Quanto vale a segurança ambiental de nosso país?

Para a Petrobras, vale todos os esforços e compromissos possíveis e necessários. Mas isso porque ela é uma estatal, e tem como dever prevenir os riscos e reduzir os impactos causados pela exploração do petróleo e gás – atividades que, naturalmente, oferecem ameaças ao meio-ambiente.

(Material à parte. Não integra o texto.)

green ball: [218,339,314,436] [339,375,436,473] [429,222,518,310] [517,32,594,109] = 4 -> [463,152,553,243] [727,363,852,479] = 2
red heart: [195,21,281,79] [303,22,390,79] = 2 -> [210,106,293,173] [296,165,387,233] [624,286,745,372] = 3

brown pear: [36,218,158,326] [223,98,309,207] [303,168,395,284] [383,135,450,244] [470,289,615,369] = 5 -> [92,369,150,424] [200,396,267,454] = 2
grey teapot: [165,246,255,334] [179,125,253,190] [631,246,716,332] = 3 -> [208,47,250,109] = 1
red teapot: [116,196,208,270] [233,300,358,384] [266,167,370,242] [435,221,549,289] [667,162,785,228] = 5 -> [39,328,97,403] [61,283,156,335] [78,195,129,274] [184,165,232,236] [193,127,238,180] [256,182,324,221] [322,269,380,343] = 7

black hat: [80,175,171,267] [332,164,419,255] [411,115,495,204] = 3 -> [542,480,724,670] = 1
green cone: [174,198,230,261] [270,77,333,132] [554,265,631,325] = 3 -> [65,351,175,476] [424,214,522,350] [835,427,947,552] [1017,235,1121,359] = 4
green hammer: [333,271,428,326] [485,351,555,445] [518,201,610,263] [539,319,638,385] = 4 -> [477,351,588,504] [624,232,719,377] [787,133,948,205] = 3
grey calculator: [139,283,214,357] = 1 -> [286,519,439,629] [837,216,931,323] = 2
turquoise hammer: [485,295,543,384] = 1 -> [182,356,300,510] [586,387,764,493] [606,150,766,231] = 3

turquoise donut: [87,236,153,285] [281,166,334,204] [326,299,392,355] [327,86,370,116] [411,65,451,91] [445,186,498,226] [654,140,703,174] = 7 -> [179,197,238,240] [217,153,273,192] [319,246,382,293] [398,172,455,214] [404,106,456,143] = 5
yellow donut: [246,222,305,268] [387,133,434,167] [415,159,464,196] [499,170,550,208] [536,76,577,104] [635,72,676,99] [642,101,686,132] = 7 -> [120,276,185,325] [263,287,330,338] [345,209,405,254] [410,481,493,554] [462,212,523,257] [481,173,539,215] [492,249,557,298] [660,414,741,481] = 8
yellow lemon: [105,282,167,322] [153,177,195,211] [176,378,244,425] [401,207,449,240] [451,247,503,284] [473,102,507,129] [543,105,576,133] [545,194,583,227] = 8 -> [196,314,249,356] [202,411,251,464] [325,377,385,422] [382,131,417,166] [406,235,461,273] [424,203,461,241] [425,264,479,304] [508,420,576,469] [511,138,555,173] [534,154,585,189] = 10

Aliás, qualquer problema ambiental gerado por ela afeta diretamente a imagem de nossos governantes perante a opinião pública, o que faz com que a estatal seja ainda mais rigorosa na preservação do meio ambiente do que empresas privadas e estrangeiras.

 

Os crimes da Vale – privatizada em 1997

No passado, a então Vale do Rio Doce era uma estatal brasileira do ramo da mineração. Em 1997, ela passou a ser apenas Vale, quando foi privatizada.

Enquanto era estatal, a Vale jamais apresentou desastres ambientais que causaram tanto impacto quando os crimes ocorridos em Mariana e Brumadinho, cidades de Minas Gerais.

Em 5 de novembro de 2015, em Bento Rodrigues (subdistrito do município de Mariana), uma barragem de rejeitos de mineração da Samarco rompeu. Dezoito pessoas morreram, uma está desaparecida até hoje, e a lama altamente poluente deteriorou a flora, a fauna e o abastecimento de água de todas as regiões envolvidas.

A Vale é acionista da Samarco. O rompimento da barragem ocorreu por erro de operação e negligência no monitoramento. Os rejeitos invadiram a bacia do Rio Doce (que nasce em Minas, e segue para o mar pelo estado do Espírito Santo) e, segundo registros, a lama tóxica chegou ao distante Arquipélago de Abrolhos, no sul do mar da Bahia, local de reprodução de baleias jubarte.

Em 25 de janeiro de 2019, próximo à cidade histórica Brumadinho, outra barragem da Vale se rompeu, causando um crime ambiental maior e mais trágico que o anterior: novas falhas de segurança – escondidas das autoridades antes do acidente – provocaram a morte de 259 pessoas e onze desaparecimentos.

A torrente de lama tóxica destruiu vários distritos, e a bacia do Rio São Francisco (principal curso d’água que chega à Região Nordeste) e o Rio Paraopeba foram afetados.

De acordo com o Ministério Público, a Vale e a Tüv Süd (empresa alemã de consultoria de segurança) ocultaram, juntas, as falhas de segurança da mina. Seus dirigentes foram indiciados pelo desastre em janeiro de 2020.

 

Privatizar a Petrobras prejudicará o meio ambiente

Se não queremos repetir as tragédias acontecidas com a Vale, não podemos aceitar a privatização da Petrobras.

Estatais são fiscalizadas pela sociedade, e comprometidas com as comunidades onde atuam e com o meio ambiente. Empresas privadas (nacionais ou estrangeiras) são comprometidas unicamente com o lucro.